Aku memang berharap kalau aku bisa satu mata kuliah dengan Raka Wijaya Kusuma, tapi aku sama sekali tidak berharap kalau aku akan satu mata kuliah dengan si usil, Fritz Mario Noeman. Lagipula seharusnya dia sama seperti Raka yang sudah mengambil Tugas Akhir. Tapi karena Fritz ini bandel dan tugasnya tidak pernah maksimal, nilai-nilainya banyak yang C dan D. Sehingga dia harus memperbaiki nilai-nilai tersebut sebelum mengambil Tugas Akhir.
"Wow, gambarmu keren juga," ucap cowok itu sambil bersiul. Tiba-tiba saja dia sudah mengambil kertas tugasku dan melihatnya.
"Heeeii, kembalikan!" omelku dengan urat syaraf yang sudah mengeras di kedua pelipisku.
Fritz memandang wajahku dan kelihatannya dia merasa kecewa karena detik berikutnya dia langsung memberikannya padaku.
"Pelit!" gumam Fritz.
Kemudian cowok itu berlalu begitu saja, membuat aku jadi semakin gemas dan rasanya ingin melempar wajahnya yang sok itu dengan penggaris.
Waktu sudah menunjukkan pukul delapan pagi, semua mahasiswa yang mengambil mata kuliah ini masuk ke dalam ruangan studio. Tak lama kemudian, dosen pun tiba. Setelah sedikit berbasa-basi mereview kuliah yang sebelumnya, Pak Suroto meminta seluruh mahasiswa untuk mengumpulkan tugas minggu kemarin. Maka, tanpa menunda-nunda aku segera membawa kertas gambarku dan membawanya ke meja dosen untuk dikumpulkan.

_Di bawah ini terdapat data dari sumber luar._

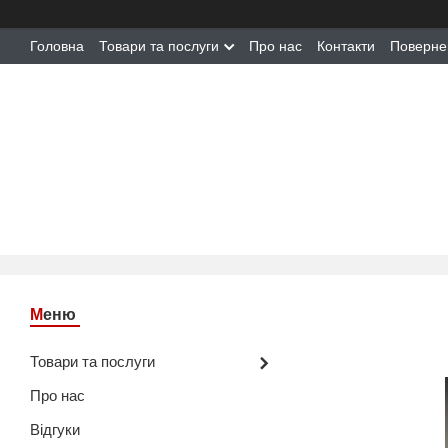
Головна
Товари та послуги
Про нас
Контакти
Поверне
Товари та послуги
Про нас
Відгуки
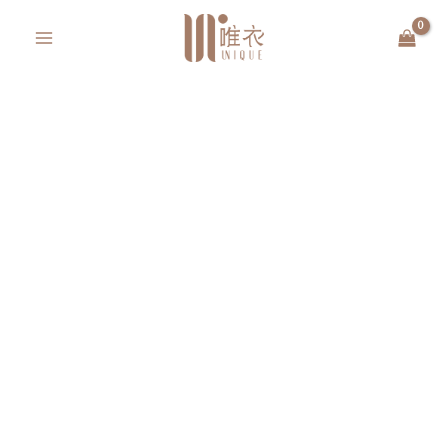
跳
MAIN
至
MENU
主
要
內
容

Setelah itu, Pak Suroto meneruskan perkuliahan. Setelah selama dua minggu menghabiskan waktu dengan berlatih menarik garis lurus di sepanjang kertas gambar - sampai tangan pegal dan mata berkunang-kunang - kami sekarang sudah memasuki tahap menyusun gubahan massa menjadi rancangan arsitektur yang inovatif.

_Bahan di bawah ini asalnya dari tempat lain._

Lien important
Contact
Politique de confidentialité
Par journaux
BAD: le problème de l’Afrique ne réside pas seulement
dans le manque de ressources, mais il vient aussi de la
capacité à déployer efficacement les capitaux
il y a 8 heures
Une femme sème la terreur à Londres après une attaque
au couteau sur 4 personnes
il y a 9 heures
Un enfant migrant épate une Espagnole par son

Gubahan massa yang disusun merupakan bentuk geometri seperti silinder, elips, dan kerucut yang disatukan dengan bentuk kubus atau pun balok. Susunan itu akan membentuk wujud luar bangunan yang bernilai arsitektur tinggi.
Setelah mendengar penjelasan dari dosen, kami semua diminta untuk mulai menyusun gubahan massa kami sendiri. Dengan semangat aku mulai mengerjakannya. Akhirnya setelah hanya membuat garis sampai mata berkunang-kunang, kami mengalami kemajuan dengan mulai membuat gubahan massa yang disusun-susun menyerupai fisik bangunan, tidak lupa kami juga diharuskan membuat perspektifnya.
"Ya ampun, Alisha, gambarmu kok bulet-bulet gitu sih?" tanya Fritz pura-pura terdengar heran, membuyarkan konsentrasiku. Dasar cumi....
"Aku memang banyak memakai massa silinder," jawabku tidak mau ambil pusing dengan ledekan cowok usil itu.
"Ini pasti bangunan TK ya!" lanjut Fritz lagi masih belum puas meledekku. Ya Tuhan, kenapa Kau harus menciptakan manusia seperti dirinya?
"Abang Fritz, kamu tukang bully, ya?" protesku merasa kesal juga.
Fritz sempat memasang wajah kaget, "Kenapa manggil aku abang? Emangnya aku abang tukang bakso," ucapnya lebay. Tapi kemudian dia terkikik kegirangan, mungkin karena berhasil membuatku kesal, "Gambar kamu bagus, kok!" ucapnya. Dia tersenyum padaku.
Fritz tersenyum padaku. Matanya yang jernih dan lembut menatap lurus ke dalam mataku, membuat wajahku langsung terasa panas. Refleks, aku langsung memalingkan wajah, "Kalau begitu jangan iseng aja!"